Jika Harga Gabah Anjlok, Petani Semakin Jeblok
Musim panen area Jawa Timur bagian barat telah dimulai. Salah satunya kota Ngawi. Ketika panen tiba, wajah riang dan bersemangat senantiasa menghiasi para petani. Namun, kali ini lain. Para petani justru merasa resah. Pasalnya harga gabah yang digadang – gadang membaik tak kunjung datang. Justru nilainya semakin menurun. Penjualan gabah basah hanya dihargai Rp 3.800,00/kg. Padahal panen sebelumnya bisa mencapai Rp 4.500,00/kg.

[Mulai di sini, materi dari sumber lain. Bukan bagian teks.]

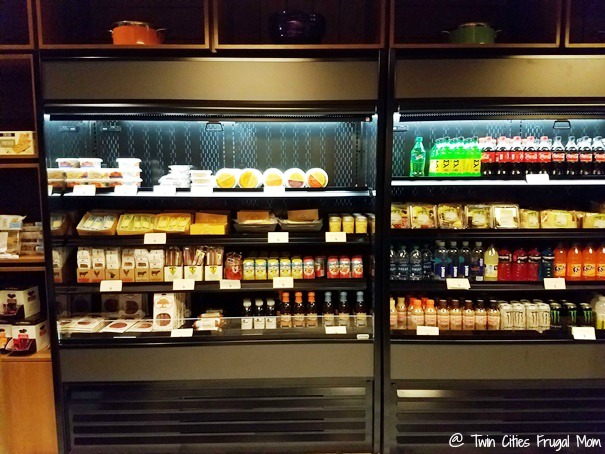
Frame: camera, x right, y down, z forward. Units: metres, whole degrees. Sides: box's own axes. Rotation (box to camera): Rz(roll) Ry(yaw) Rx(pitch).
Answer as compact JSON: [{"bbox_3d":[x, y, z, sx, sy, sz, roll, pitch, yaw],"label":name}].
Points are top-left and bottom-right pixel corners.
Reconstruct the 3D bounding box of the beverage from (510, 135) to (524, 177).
[{"bbox_3d":[1.260,-0.412,2.664,0.073,0.232,0.073,0,5,-1],"label":"beverage"}]

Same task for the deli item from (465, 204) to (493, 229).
[{"bbox_3d":[1.040,-0.061,2.686,0.152,0.138,0.080,0,5,-1],"label":"deli item"}]

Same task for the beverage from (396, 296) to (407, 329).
[{"bbox_3d":[0.618,0.536,2.820,0.060,0.188,0.060,0,5,-1],"label":"beverage"}]

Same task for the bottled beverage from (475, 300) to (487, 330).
[{"bbox_3d":[1.105,0.544,2.807,0.064,0.172,0.064,0,5,-1],"label":"bottled beverage"}]

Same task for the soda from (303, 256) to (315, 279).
[{"bbox_3d":[0.038,0.231,2.520,0.065,0.118,0.065,0,6,0],"label":"soda"}]

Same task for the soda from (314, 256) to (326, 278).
[{"bbox_3d":[0.100,0.229,2.550,0.064,0.117,0.064,0,6,0],"label":"soda"}]

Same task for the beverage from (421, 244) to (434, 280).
[{"bbox_3d":[0.777,0.218,2.833,0.065,0.203,0.065,0,5,-1],"label":"beverage"}]

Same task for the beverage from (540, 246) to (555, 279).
[{"bbox_3d":[1.430,0.216,2.650,0.073,0.201,0.073,0,5,0],"label":"beverage"}]

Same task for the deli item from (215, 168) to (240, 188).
[{"bbox_3d":[-0.439,-0.282,2.645,0.135,0.120,0.060,0,5,0],"label":"deli item"}]

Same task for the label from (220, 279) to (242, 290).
[{"bbox_3d":[-0.405,0.326,2.570,0.115,0.056,0.005,0,-7,0],"label":"label"}]

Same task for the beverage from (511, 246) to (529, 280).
[{"bbox_3d":[1.341,0.228,2.791,0.074,0.200,0.074,0,5,-1],"label":"beverage"}]

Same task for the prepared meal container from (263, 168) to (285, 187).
[{"bbox_3d":[-0.162,-0.274,2.585,0.120,0.118,0.050,0,-5,0],"label":"prepared meal container"}]

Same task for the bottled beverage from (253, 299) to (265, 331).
[{"bbox_3d":[-0.257,0.515,2.700,0.062,0.168,0.062,0,5,0],"label":"bottled beverage"}]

Penurunan harga ini akan terus berlanjut jika dibiarkan. Biasanya semakin banyak panenan akan semakin murah. Hasil panen kali ini dinilai tidak menguntungkan jika dibandingkan dengan biaya penanaman dan perawatan padi. Belum lagi jika tenaga yang dipakai adalah tenaga bayaran. Dan airnya juga beli. Apalagi pupuk yang sering sulit didapat dan harganya sering di atas harga pasar. Wajah petani akan semakin mengkerut.

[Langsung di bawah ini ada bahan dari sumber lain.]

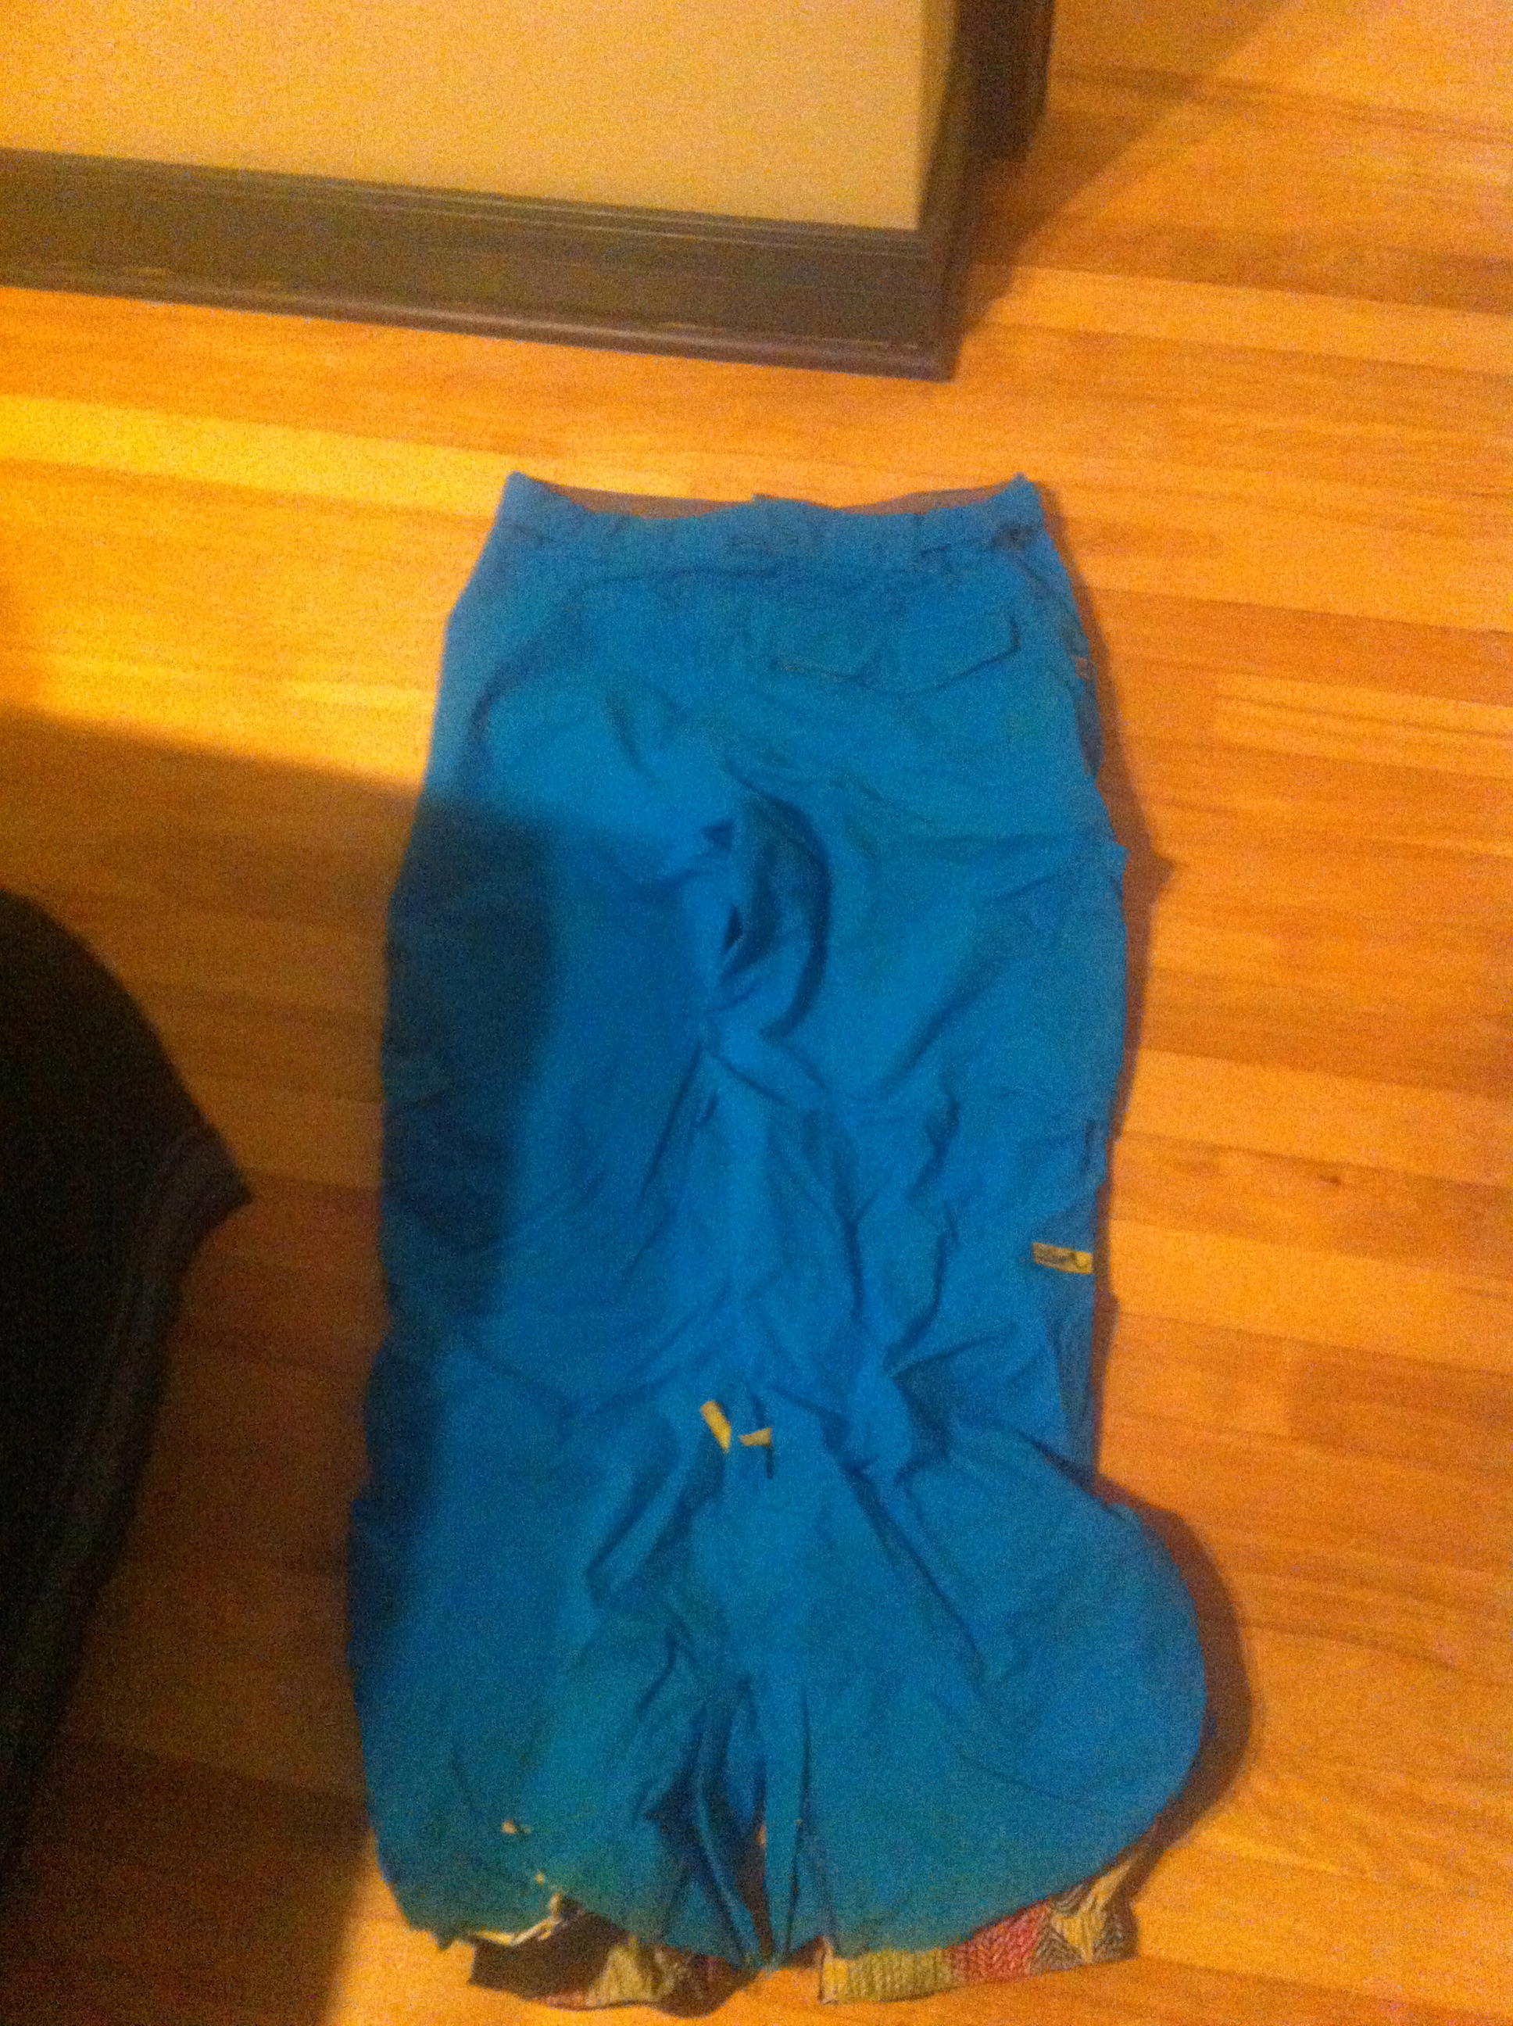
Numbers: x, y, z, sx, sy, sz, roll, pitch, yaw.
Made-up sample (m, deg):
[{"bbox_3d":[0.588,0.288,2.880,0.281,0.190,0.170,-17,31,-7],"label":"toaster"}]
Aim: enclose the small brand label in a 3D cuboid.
[{"bbox_3d":[0.180,0.144,1.197,0.036,0.003,0.013,12,66,-1],"label":"small brand label"}]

Penurunan harga ini bisa karena pengaruh hukum pasar yaitu suplly and demand (penawaran dan permintaan). Jumlah stok di pasaran cukup melimpah disebabkan panen raya, sedang jumlah permintaan tetap. Dengan banyaknya barang, maka mengakibatkan turunnya harga gabah. Hal ini berimbas pada penggilingan gabah juga menurun. Jika dibiarkan terus menerus, petani bisa rugi. Setelah panen malah gigit jari.

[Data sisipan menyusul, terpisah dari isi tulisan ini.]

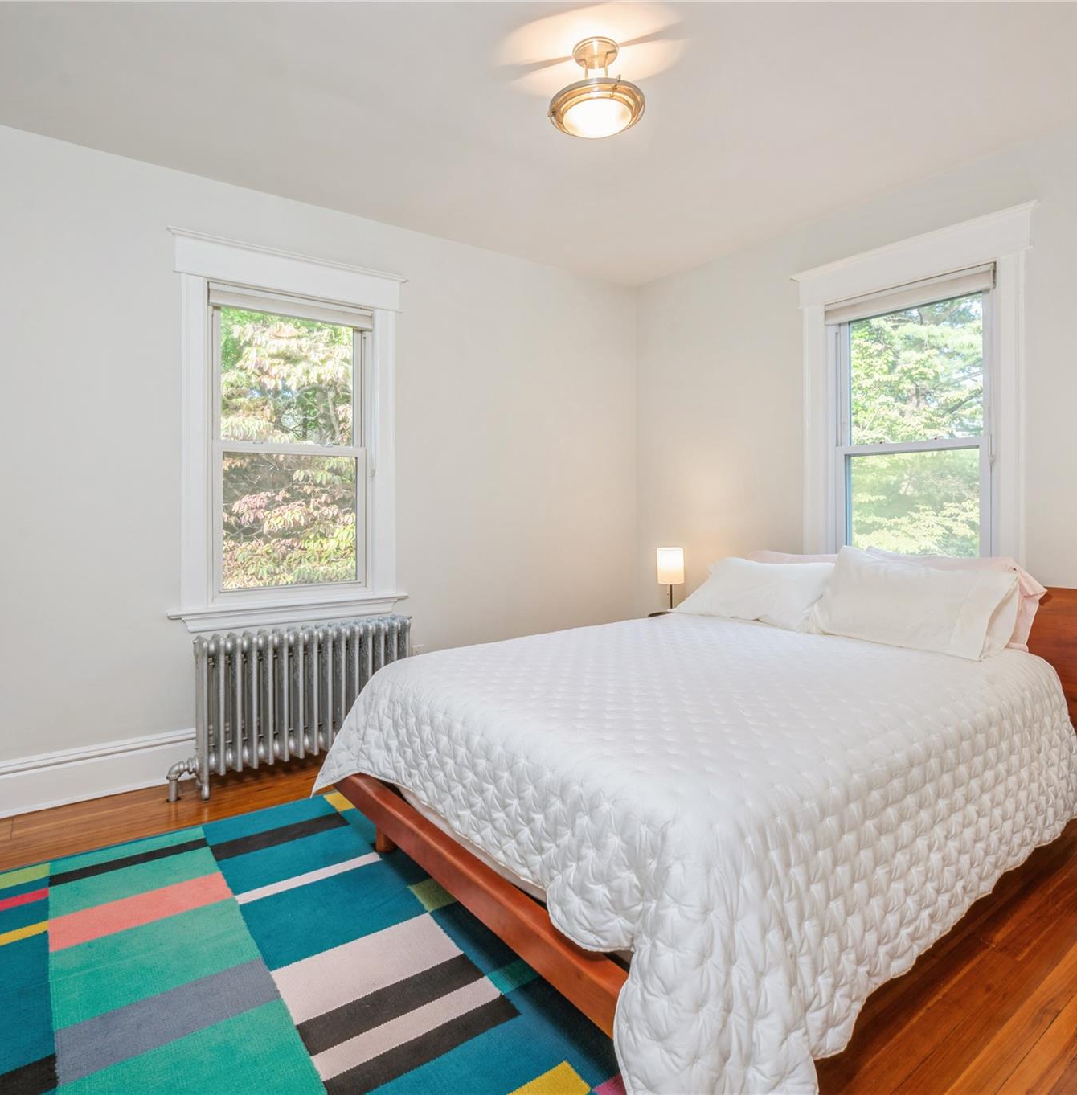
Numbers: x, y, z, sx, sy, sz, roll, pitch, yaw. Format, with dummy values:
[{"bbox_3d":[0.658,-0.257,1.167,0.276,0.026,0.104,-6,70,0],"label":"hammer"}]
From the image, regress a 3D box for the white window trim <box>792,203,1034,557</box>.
[{"bbox_3d":[1.690,-0.546,2.990,0.100,1.720,1.040,-1,2,-38],"label":"white window trim"}]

Masalah ini perlu diselesaikan. Dalam Islam pemerintah memang tidak boleh mematok harga. Namun, pemerintah bisa mengeluarkan kebijakan dengan mengatur distribusi barang. Melalui Bulog, dapat melakukan penyerapan hasil panen. Gabah atau beras dibeli dan disimpan oleh Bulog, agar bisa dipergunakan untuk memenuhi kebutuhan masyarakat saat minim jumlah bahan pangan. Atau bisa dialokasikan ke daerah – daerah kekurangan, sehingga distribusi berjalan lancar. Dengan begitu harga gabah di petani akan berangsur naik. Sehingga petani tidak akan rugi banyak.